1. Field of the Invention
This invention relates to a method of dissolving and removing organic filter cakes from the face of a formation fracture and formation pores utilizing a controlled pH fluid.
2. Description of the Prior Art
Hydraulic fracturing is commonly employed to increase the production of fluids from a subterranean formation. Hydraulic fracturing involves the injection of a suitable fracturing fluid down a well penetrating a formation and into the formation under sufficient pressure to create a crack or fracture in the formation. The created crack or passageway facilitates the flow of fluids through the formation and into the well.
In a typical fracturing treatment a particulate propping agent such as sand, sintered bauxite, glass beads, alumina, resin coated sand or the like is introduced into the created fracture to assist in keeping the fracture at least partially propped in an open position. The propped open passageway further enhances the flow of formation fluids. To facilitate transport of the proppant material into the created fractures, the fracturing fluid typically is viscosified with one or more of the various well know polysaccharide or synthetic polymer gelling agents. The gelling agent imparts viscosity to the fluid thereby permitting enhanced proppant transport and reduces fluid loss from the fracturing fluid to the formation. As the gelled fracturing fluid is introduced into contact with the subterranean formation, a portion of the fluid leaks off into the formation.
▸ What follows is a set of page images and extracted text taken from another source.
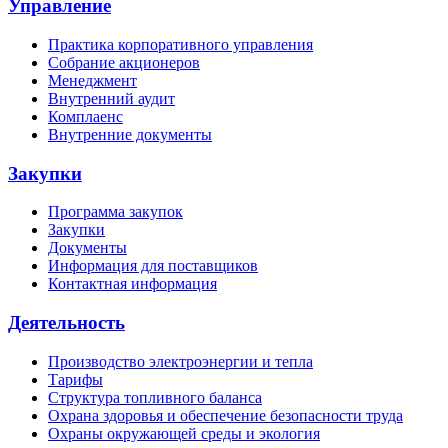
Управление
Практика корпоративного управления
Собрание акционеров
Менеджмент
Внутренний аудит
Комплаенс
Внутренние документы
Закупки
Программа закупок
Закупки
Документы
Информация для поставщиков
Контактная информация
Деятельность
Производство электроэнергии и тепла
Тарифы
Структура топливного баланса
Охрана здоровья и обеспечение безопасности труда
Охраны окружающей среды и экология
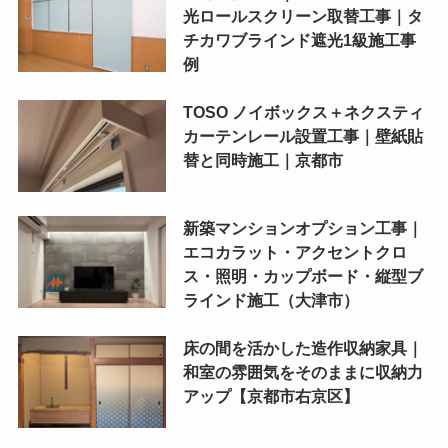
光ロールスクリーン取替工事｜タ
チカワブラインド遮光1級施工事
例
TOSO ノイボックス＋ネクスティ
カーテンレール設置工事｜壁紙貼
替と同時施工｜京都市
新築マンションオプション工事｜
エコカラット・アクセントクロ
ス・照明・カップボード・縦型ブ
ラインド施工（大津市）
床の間を活かした造作収納家具｜
和室の雰囲気をそのままに収納力
アップ【京都市右京区】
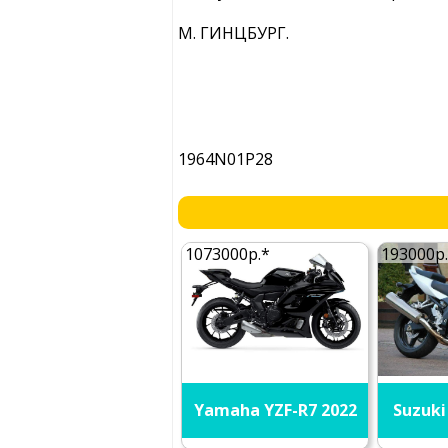
М. ГИНЦБУРГ.
1964N01P28
1073000р.*
193000р
Yamaha YZF-R7 2022
Suzuki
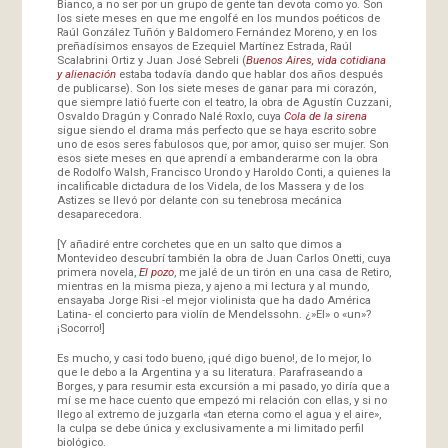
Bianco, a no ser por un grupo de gente tan devota como yo. Son
los siete meses en que me engolfé en los mundos poéticos de
Raúl González Tuñón y Baldomero Fernández Moreno, y en los
preñadísimos ensayos de Ezequiel Martínez Estrada, Raúl
Scalabrini Ortiz y Juan José Sebreli (
Buenos Aires, vida cotidiana
y alienación
estaba todavía dando que hablar dos años después
de publicarse). Son los siete meses de ganar para mi corazón,
que siempre latió fuerte con el teatro, la obra de Agustín Cuzzani,
Osvaldo Dragún y Conrado Nalé Roxlo, cuya
Cola de la sirena
sigue siendo el drama más perfecto que se haya escrito sobre
uno de esos seres fabulosos que, por amor, quiso ser mujer. Son
esos siete meses en que aprendí a embanderarme con la obra
de Rodolfo Walsh, Francisco Urondo y Haroldo Conti, a quienes la
incalificable dictadura de los Videla, de los Massera y de los
Astizes se llevó por delante con su tenebrosa mecánica
desaparecedora.
[Y añadiré entre corchetes que en un salto que dimos a
Montevideo descubrí también la obra de Juan Carlos Onetti, cuya
primera novela,
El pozo
, me jalé de un tirón en una casa de Retiro,
mientras en la misma pieza, y ajeno a mi lectura y al mundo,
ensayaba Jorge Risi -el mejor violinista que ha dado América
Latina- el concierto para violín de Mendelssohn. ¿»El» o «un»?
¡Socorro!]
Es mucho, y casi todo bueno, ¡qué digo bueno!, de lo mejor, lo
que le debo a la Argentina y a su literatura. Parafraseando a
Borges, y para resumir esta excursión a mi pasado, yo diría que a
mí se me hace cuento que empezó mi relación con ellas, y si no
llego al extremo de juzgarla «tan eterna como el agua y el aire»,
la culpa se debe única y exclusivamente a mi limitado perfil
biológico.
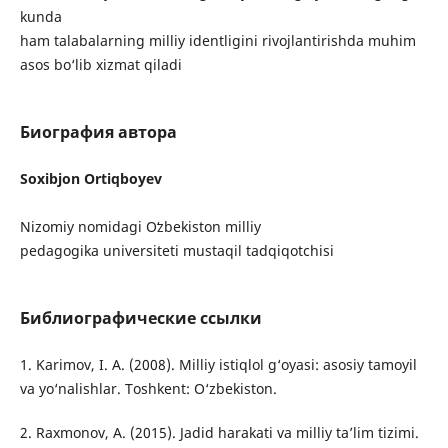
kunda
ham talabalarning milliy identligini rivojlantirishda muhim
asos bo‘lib xizmat qiladi
Биография автора
Soxibjon Ortiqboyev
Nizomiy nomidagi Oʻzbekiston milliy
pedagogika universiteti mustaqil tadqiqotchisi
Библиографические ссылки
1. Karimov, I. A. (2008). Milliy istiqlol g‘oyasi: asosiy tamoyil
va yo‘nalishlar. Toshkent: O‘zbekiston.
2. Raxmonov, A. (2015). Jadid harakati va milliy ta’lim tizimi.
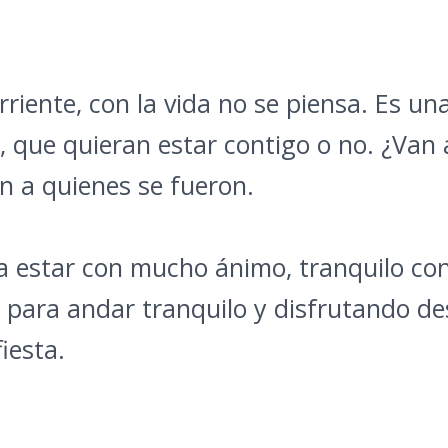
riente, con la vida no se piensa. Es una
 que quieran estar contigo o no. ¿Van 
n a quienes se fueron.
a estar con mucho ánimo, tranquilo con t
para andar tranquilo y disfrutando des
iesta.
As the fluid leaks off into the formation matrix, the gelling agent is stripped from the fluid. The stripped gelling agent is deposited on the face of the created fracture and is concentrated thereon by the action of filtration as additional fluid leaks-off. This layer of gelling agent often is referred to as "filter cake" and is desirable during fracture initiation and propagation because it minimizes fluid loss from the fracturing fluid. The gelling agent often is admixed with a crosslinking agent to further enhance the viscosity of the fracturing fluid. While the crosslinked gels are particularly effective at reducing fluid loss and effecting proppant placement, they form a particularly tough, leathery filter cake which is generally insoluble in aqueous fluids.
Combination fracture-acidizing processes also are well know in the art. In such processes an aqueous acid is utilized in the formation resulting in enhanced formation permeability.
Upon conclusion of the fracturing treatment the fracture is permitted to close upon the propping agent distributed within the fracture. The closure may result in a portion of the filter cake being forced into the proppant bed within the fracture thereby plugging the flow channels in close proximity to the face of the fracture. These flow channels often exhibit the highest fluid conductivity. The presence of the filter cake significantly reduces the fracture flow capacity. Also, a portion of the filter cake may be forced into the formation pores reducing the matrix permeability.
It would be desirable to provide a method by which the filter cake can be removed from the face of the fracture in the formation and the pores of the formation matrix and thereby increase the fracture flow capacity.